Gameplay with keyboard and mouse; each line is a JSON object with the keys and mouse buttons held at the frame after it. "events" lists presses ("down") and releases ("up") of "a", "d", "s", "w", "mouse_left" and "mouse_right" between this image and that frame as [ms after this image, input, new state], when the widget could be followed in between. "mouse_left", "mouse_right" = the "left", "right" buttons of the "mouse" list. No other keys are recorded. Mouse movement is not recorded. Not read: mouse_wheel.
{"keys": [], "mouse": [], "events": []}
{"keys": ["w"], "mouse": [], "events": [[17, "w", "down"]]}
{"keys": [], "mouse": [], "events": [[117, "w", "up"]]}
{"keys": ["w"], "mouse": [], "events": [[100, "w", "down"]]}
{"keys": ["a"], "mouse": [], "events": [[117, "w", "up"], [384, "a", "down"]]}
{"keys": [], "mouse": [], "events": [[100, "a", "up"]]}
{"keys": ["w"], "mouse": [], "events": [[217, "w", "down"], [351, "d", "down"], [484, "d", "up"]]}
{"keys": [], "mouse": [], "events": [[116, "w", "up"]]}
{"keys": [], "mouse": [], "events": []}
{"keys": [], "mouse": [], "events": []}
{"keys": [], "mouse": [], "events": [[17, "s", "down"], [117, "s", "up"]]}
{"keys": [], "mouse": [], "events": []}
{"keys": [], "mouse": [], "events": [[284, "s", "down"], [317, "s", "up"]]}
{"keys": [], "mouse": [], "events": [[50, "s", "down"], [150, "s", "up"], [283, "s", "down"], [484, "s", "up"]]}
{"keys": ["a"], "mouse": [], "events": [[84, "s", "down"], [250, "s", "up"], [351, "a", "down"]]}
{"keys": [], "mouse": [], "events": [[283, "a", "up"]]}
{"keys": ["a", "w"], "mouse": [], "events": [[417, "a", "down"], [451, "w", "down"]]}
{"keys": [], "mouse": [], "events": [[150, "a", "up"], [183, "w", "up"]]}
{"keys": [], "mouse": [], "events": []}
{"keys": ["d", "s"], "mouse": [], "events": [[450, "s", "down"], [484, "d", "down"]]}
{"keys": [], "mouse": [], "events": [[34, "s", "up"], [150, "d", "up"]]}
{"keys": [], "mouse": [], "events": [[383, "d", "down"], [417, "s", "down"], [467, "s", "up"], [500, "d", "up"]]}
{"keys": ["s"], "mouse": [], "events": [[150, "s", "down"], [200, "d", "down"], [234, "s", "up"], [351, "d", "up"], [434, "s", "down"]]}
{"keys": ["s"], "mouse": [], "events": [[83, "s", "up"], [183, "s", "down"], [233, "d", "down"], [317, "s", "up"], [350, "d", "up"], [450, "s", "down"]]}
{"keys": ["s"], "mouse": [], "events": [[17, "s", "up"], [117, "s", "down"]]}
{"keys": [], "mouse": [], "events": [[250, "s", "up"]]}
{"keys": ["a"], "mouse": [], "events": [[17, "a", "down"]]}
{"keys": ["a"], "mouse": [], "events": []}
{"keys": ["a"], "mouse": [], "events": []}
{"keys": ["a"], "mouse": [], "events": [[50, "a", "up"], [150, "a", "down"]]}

────────────────

» **Problem to solve**
Retype every entry exactly as it stands.

» **Finished task**
Gameplay with keyboard and mouse; each line is a JSON object with the keys and mouse buttons held at the frame after it. "events" lists presses ("down") and releases ("up") of "a", "d", "s", "w", "mouse_left" and "mouse_right" between this image and that frame as [ms after this image, input, new state], when the widget could be followed in between. "mouse_left", "mouse_right" = the "left", "right" buttons of the "mouse" list. No other keys are recorded. Mouse movement is not recorded. Not read: mouse_wheel.
{"keys": [], "mouse": [], "events": []}
{"keys": ["w"], "mouse": [], "events": [[17, "w", "down"]]}
{"keys": [], "mouse": [], "events": [[117, "w", "up"]]}
{"keys": ["w"], "mouse": [], "events": [[100, "w", "down"]]}
{"keys": ["a"], "mouse": [], "events": [[117, "w", "up"], [384, "a", "down"]]}
{"keys": [], "mouse": [], "events": [[100, "a", "up"]]}
{"keys": ["w"], "mouse": [], "events": [[217, "w", "down"], [351, "d", "down"], [484, "d", "up"]]}
{"keys": [], "mouse": [], "events": [[116, "w", "up"]]}
{"keys": [], "mouse": [], "events": []}
{"keys": [], "mouse": [], "events": []}
{"keys": [], "mouse": [], "events": [[17, "s", "down"], [117, "s", "up"]]}
{"keys": [], "mouse": [], "events": []}
{"keys": [], "mouse": [], "events": [[284, "s", "down"], [317, "s", "up"]]}
{"keys": [], "mouse": [], "events": [[50, "s", "down"], [150, "s", "up"], [283, "s", "down"], [484, "s", "up"]]}
{"keys": ["a"], "mouse": [], "events": [[84, "s", "down"], [250, "s", "up"], [351, "a", "down"]]}
{"keys": [], "mouse": [], "events": [[283, "a", "up"]]}
{"keys": ["a", "w"], "mouse": [], "events": [[417, "a", "down"], [451, "w", "down"]]}
{"keys": [], "mouse": [], "events": [[150, "a", "up"], [183, "w", "up"]]}
{"keys": [], "mouse": [], "events": []}
{"keys": ["d", "s"], "mouse": [], "events": [[450, "s", "down"], [484, "d", "down"]]}
{"keys": [], "mouse": [], "events": [[34, "s", "up"], [150, "d", "up"]]}
{"keys": [], "mouse": [], "events": [[383, "d", "down"], [417, "s", "down"], [467, "s", "up"], [500, "d", "up"]]}
{"keys": ["s"], "mouse": [], "events": [[150, "s", "down"], [200, "d", "down"], [234, "s", "up"], [351, "d", "up"], [434, "s", "down"]]}
{"keys": ["s"], "mouse": [], "events": [[83, "s", "up"], [183, "s", "down"], [233, "d", "down"], [317, "s", "up"], [350, "d", "up"], [450, "s", "down"]]}
{"keys": ["s"], "mouse": [], "events": [[17, "s", "up"], [117, "s", "down"]]}
{"keys": [], "mouse": [], "events": [[250, "s", "up"]]}
{"keys": ["a"], "mouse": [], "events": [[17, "a", "down"]]}
{"keys": ["a"], "mouse": [], "events": []}
{"keys": ["a"], "mouse": [], "events": []}
{"keys": ["a"], "mouse": [], "events": [[50, "a", "up"], [150, "a", "down"]]}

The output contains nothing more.